Description Jeff Frey 2017-12-01 09:47:12 MST
In (src/slurmd/slurmd/slurmd.c:832) the _update_logging() function is called from inside _read_config().

In 17.02 releases, the _update_logging() function handled the file reopening itself (with required conf fields filled-in by _read_config() before _update_logging() was called) and then returned.

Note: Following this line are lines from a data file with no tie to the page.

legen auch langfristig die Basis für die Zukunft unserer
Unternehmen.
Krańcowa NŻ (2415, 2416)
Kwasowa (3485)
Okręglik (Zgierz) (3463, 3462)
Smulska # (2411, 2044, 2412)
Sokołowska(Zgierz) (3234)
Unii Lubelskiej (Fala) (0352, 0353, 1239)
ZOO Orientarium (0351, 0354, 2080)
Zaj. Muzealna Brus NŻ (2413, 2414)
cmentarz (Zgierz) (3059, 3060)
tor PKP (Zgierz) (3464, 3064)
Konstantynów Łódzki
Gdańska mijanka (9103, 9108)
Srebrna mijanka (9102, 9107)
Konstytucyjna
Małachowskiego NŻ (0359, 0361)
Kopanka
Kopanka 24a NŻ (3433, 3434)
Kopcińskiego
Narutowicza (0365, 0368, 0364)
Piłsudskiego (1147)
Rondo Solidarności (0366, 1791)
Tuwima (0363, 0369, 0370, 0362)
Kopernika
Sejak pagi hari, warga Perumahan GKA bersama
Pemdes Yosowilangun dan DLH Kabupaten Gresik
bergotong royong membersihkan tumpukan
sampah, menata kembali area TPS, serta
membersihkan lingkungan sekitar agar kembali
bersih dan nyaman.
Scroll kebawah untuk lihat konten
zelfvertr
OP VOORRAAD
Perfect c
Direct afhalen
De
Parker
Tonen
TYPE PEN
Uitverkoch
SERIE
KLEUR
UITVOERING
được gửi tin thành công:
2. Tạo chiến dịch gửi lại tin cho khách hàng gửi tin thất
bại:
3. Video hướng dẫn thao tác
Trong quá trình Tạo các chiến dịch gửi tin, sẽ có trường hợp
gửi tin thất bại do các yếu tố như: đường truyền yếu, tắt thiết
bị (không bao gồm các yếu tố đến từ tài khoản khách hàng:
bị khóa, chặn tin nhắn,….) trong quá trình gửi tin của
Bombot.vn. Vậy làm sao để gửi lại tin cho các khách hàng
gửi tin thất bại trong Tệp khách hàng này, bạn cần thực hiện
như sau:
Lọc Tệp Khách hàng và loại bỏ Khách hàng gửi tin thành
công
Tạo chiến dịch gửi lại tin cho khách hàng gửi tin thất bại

In 17.11, the _update_logging() function IN ADDITION attempts to contact any step daemons in existence.  If does this using the value of conf->spooldir.  But _read_config() has not yet filled-in conf->spooldir when _update_logging() is called (it does so later at line 937).  So _update_logging() always tries the default spool directory (e.g. /var/spool/slurmd) producing the following red-herring error message in the slurmd.log:

    debug:  Log file re-opened
    error: Domain socket directory /var/spool/slurmd: No such file or directory
    debug2: hwloc_topology_init
    debug2: hwloc_topology_load
    debug:  CPUs:8 Boards:1 Sockets:2 CoresPerSocket:4 ThreadsPerCore:1
    debug4: CPU map[0]=>0 S:C:T 0:0:0
    debug4: CPU map[1]=>1 S:C:T 0:1:0
      :

This does not appear to adversely impact startup of slurmd, it just produces an unnecessary error message.  Solution:  the _read_config() function should be rearranged so that all conf field pre-conditions for _update_logging() are satisfied before it is called.